PROMPT >> The response must consist of the lines below from the one with "left elbow: (235, 209, -21)" through the one with "left shoulder: (264, 162, -9)", exactly as they appear and with both ends kept.
+++ AVAILABLE DATA +++
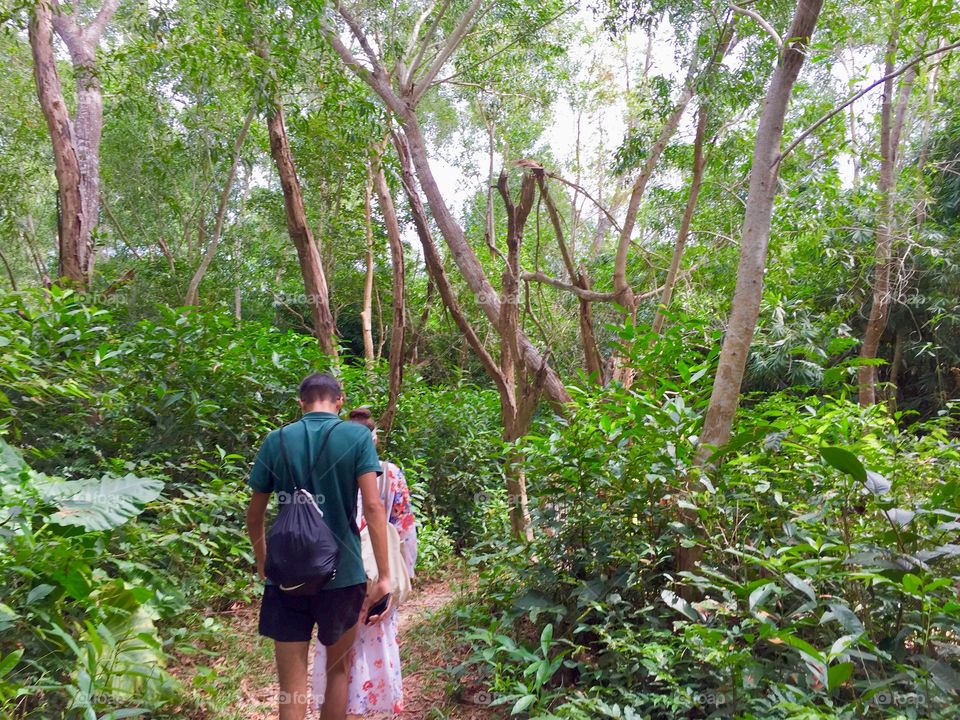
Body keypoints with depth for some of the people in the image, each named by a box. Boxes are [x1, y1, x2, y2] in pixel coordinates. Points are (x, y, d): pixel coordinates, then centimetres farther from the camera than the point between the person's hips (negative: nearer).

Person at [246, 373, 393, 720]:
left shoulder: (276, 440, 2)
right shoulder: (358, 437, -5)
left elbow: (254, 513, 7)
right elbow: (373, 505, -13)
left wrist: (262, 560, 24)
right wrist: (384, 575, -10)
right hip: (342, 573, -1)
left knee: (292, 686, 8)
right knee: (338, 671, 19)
+++
+++ AVAILABLE DATA +++
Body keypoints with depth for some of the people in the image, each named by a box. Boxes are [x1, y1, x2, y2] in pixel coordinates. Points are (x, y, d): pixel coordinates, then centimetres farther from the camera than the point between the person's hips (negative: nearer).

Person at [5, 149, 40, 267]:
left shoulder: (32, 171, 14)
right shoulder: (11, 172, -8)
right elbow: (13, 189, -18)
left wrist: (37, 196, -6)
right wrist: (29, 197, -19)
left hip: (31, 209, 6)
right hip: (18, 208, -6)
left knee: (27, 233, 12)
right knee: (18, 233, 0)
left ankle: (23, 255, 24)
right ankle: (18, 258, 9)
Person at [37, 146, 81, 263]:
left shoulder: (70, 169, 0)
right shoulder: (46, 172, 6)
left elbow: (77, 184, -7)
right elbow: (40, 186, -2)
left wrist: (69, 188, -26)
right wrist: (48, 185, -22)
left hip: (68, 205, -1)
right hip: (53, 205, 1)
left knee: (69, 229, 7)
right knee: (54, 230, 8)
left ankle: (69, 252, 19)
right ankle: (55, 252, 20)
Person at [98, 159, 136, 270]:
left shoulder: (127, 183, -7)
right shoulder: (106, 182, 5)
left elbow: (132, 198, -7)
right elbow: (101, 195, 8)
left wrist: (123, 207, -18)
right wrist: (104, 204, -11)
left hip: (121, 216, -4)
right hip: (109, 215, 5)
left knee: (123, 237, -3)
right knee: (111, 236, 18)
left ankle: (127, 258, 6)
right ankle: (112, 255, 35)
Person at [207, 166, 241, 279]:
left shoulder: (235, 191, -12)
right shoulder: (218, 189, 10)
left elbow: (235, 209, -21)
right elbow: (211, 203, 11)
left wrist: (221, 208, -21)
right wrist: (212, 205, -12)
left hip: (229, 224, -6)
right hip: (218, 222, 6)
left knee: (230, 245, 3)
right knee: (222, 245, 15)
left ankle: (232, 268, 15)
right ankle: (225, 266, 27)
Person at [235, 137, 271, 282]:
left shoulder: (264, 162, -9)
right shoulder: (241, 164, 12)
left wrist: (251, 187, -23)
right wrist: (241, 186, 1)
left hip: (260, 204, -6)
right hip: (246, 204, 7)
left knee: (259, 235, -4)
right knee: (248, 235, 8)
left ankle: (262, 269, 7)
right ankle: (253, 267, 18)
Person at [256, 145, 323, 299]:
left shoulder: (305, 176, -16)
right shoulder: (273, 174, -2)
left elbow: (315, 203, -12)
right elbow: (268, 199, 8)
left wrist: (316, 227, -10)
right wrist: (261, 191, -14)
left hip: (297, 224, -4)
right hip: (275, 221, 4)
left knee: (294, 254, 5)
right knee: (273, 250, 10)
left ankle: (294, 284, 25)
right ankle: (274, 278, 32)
+++
+++ AVAILABLE DATA +++
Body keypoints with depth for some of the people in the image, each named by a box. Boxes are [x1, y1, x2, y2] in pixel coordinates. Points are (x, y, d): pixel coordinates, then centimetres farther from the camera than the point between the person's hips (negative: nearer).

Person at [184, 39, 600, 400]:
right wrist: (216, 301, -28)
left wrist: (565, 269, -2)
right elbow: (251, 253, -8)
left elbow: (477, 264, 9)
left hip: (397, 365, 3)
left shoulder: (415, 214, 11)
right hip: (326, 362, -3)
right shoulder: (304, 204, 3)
+++
ANSWER BOX >>
left elbow: (235, 209, -21)
right elbow: (211, 203, 11)
left wrist: (221, 208, -21)
right wrist: (212, 205, -12)
left hip: (229, 224, -6)
right hip: (218, 222, 6)
left knee: (230, 245, 3)
right knee: (222, 245, 15)
left ankle: (232, 268, 15)
right ankle: (225, 266, 27)
Person at [235, 137, 271, 282]:
left shoulder: (264, 162, -9)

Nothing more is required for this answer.